I cannot stress enough how instrumental my halfie friends were to my upbringing. Even to this day, they are the ones I turn to to vent on our “momisms.” (momisms - an action or saying our mom’s have in common.) They are also the first ones I tell when the momisms are funny or cute, because they know and understand that I’m not being disrespectful. It’s a way we cope and they are the treats that almost make up for all the blood shed. Okay - it’s not that dramatic, but you get the gist.
Let’s talk about these treats, like:
- Not being able to shave our legs because being “balbon” is attractive and a status symbol (SERIOUSLY)
Mom pointing with her lips at objects she wants you to get at the grocery store.
Having fried whole fish with head on at the dinner table at sleepover, while your friend’s mom order pizza
Hearing “back in da pilapines … < ----- insert ridiculous anecdote” whenever she wants to make a point
These used to make me cringe, and now I LIVE for them. I love that my mom made grocery shopping interactive and funny, and that she introduced my non asian friends to filipino food. I now find myself pointing with my lips and saying “back in da pilapines ….” as if her own struggles were my own.

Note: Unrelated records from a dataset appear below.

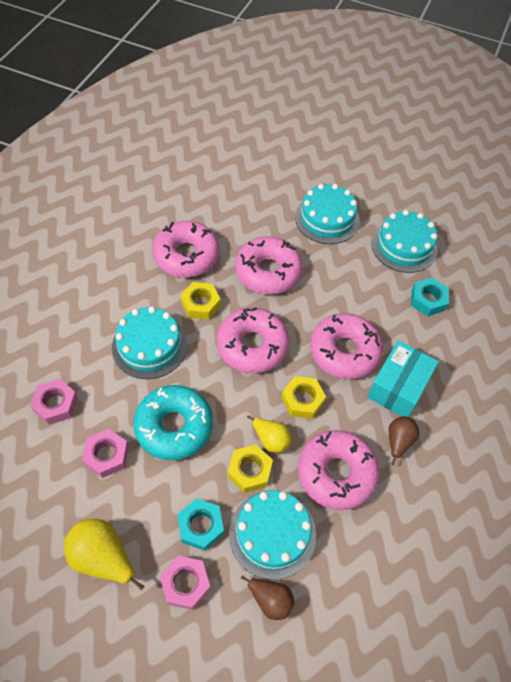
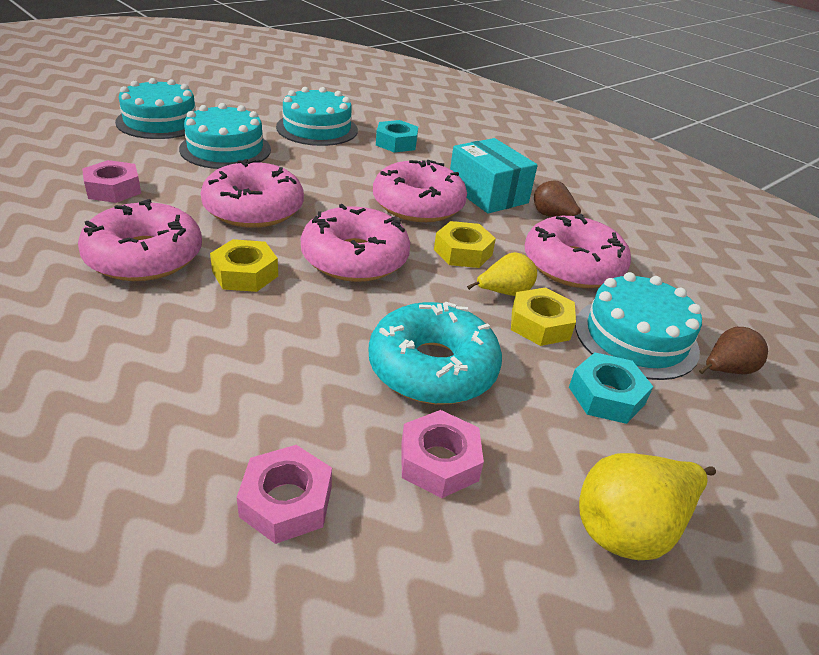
camera: 65 degrees left, 20 degrees down
turquoise cake [112,306,187,379] -> turquoise cake moved to [115,78,196,139]
pink nut [160,556,210,610] -> pink nut moved to [82,160,141,203]

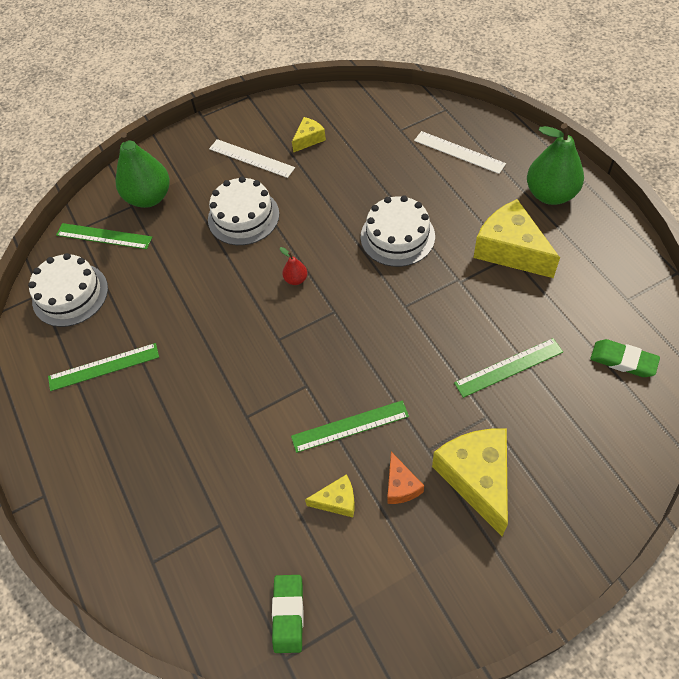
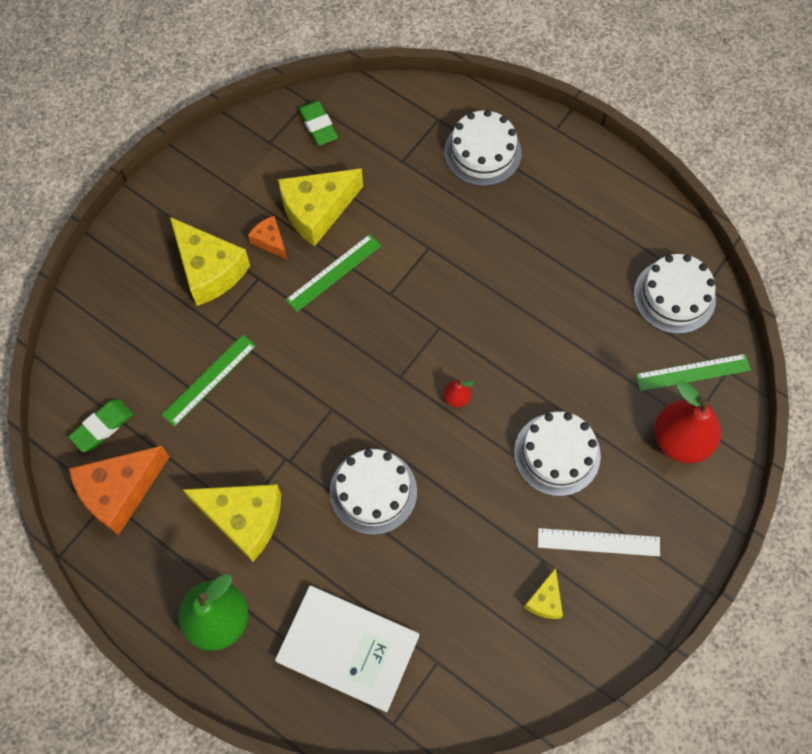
camera: 150 degrees right, 10 degrees up
green ruler [48,343,159,391] -> none
green pear [116,132,170,208] -> red pear [654,380,721,463]
yellow cheese [305,474,355,517] -> yellow cheese [278,168,363,247], size x2.00
white ruler [414,131,506,174] -> white book [275,586,419,712]
green eraser [590,339,660,377] -> green eraser turned 45 degrees counterclockwise [68,399,133,452]
none -> orange cheese [69,446,169,535]
none -> white cake [444,110,522,186]

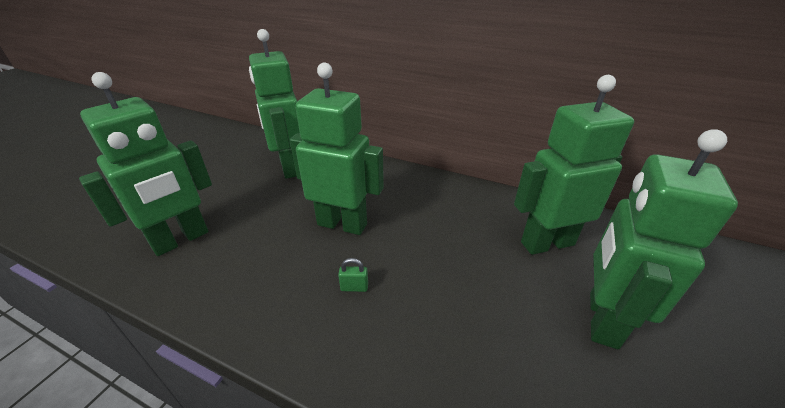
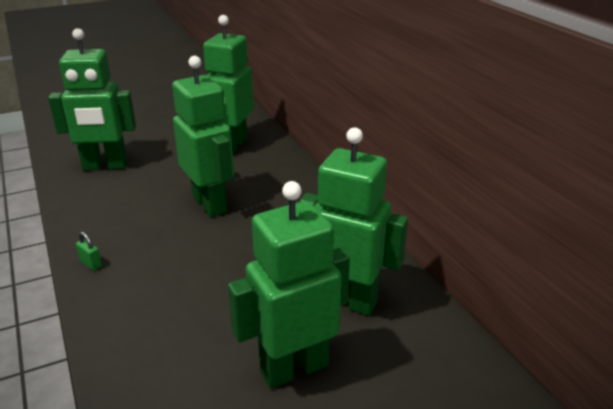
camera: 40 degrees right, 5 degrees down
green padlock [338,258,368,292] -> green padlock moved to [76,232,102,270]

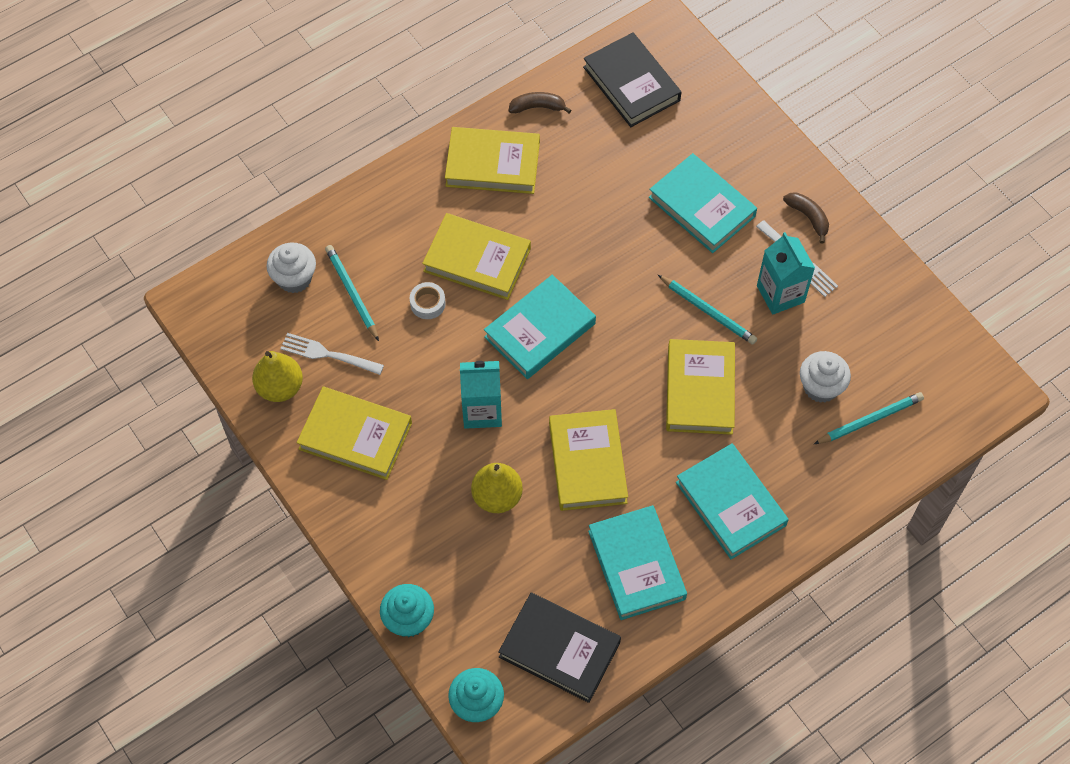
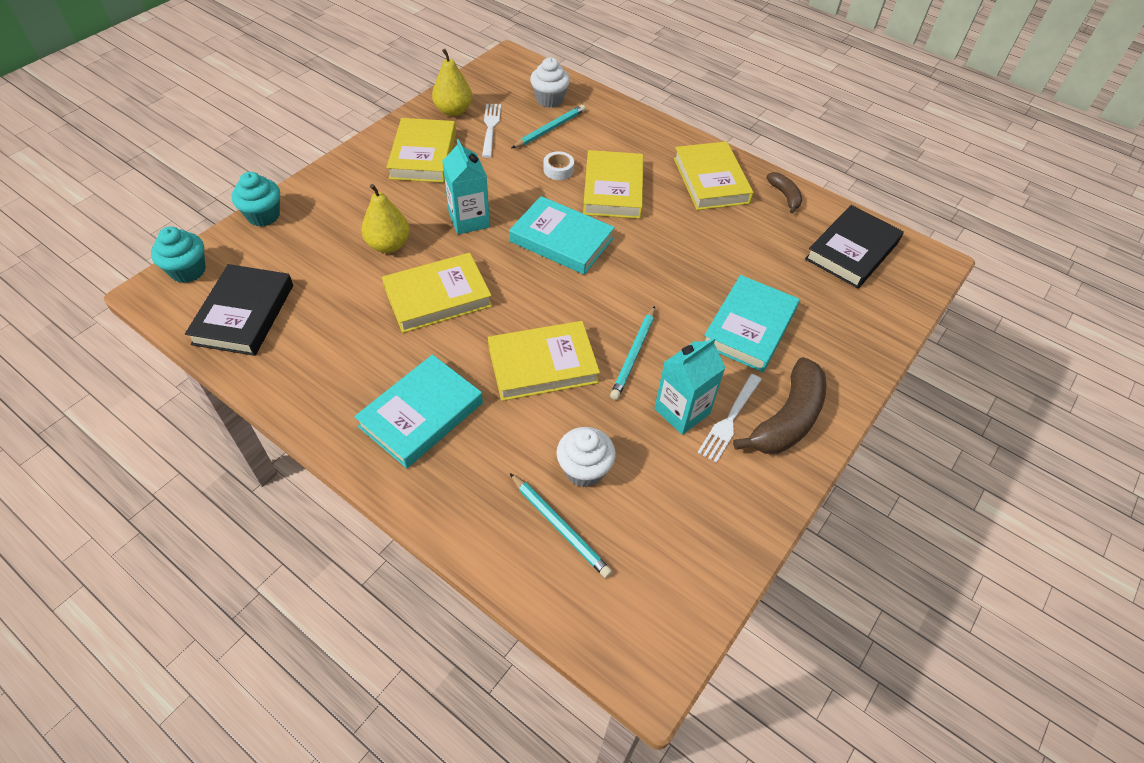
camera: 70 degrees right, 10 degrees down
turquoise book [588,505,687,620] -> none
brown banana [783,192,829,243] -> brown banana [733,357,826,454], size x1.89

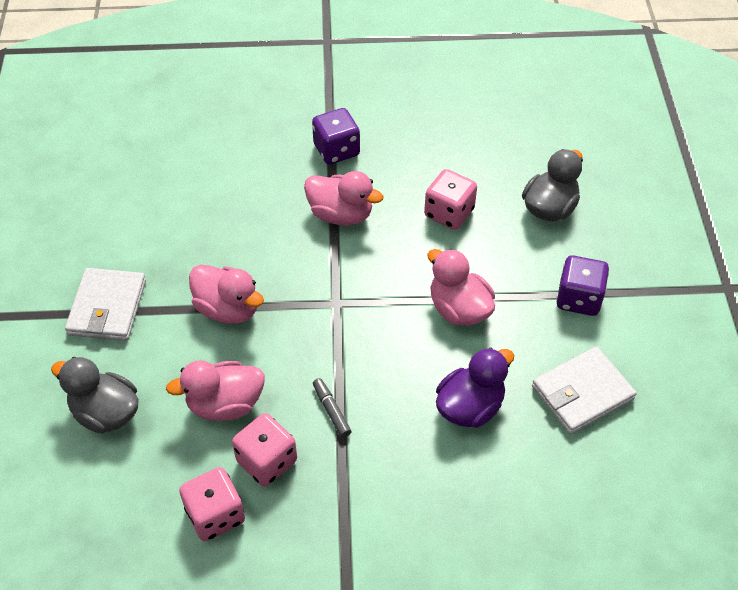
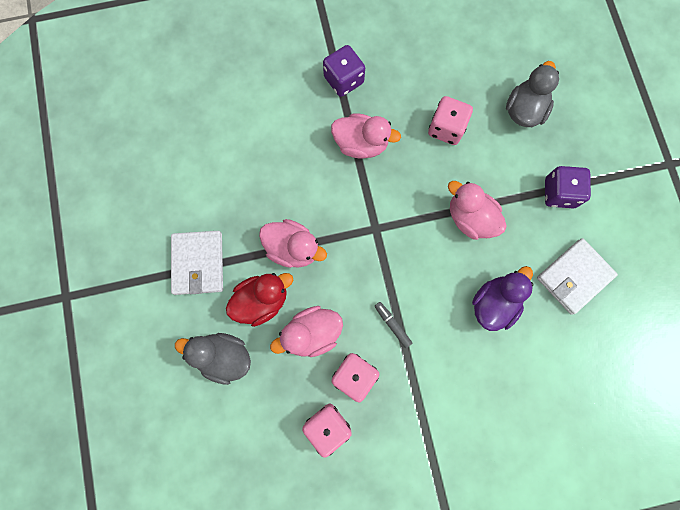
camera: 10 degrees left, 25 degrees up
none -> red duck [226,273,293,327]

I’d like to thank my cousin for inspiring me to start this series, which I plan to write about weekly. It is important that she knows she is not alone and that there is an entire sub-culture out there that understands her struggle. She will soon realize that our mothers continue to struggle with us. They also have many stories to tell and rely on their own support systems. I honor these women and admire their courage.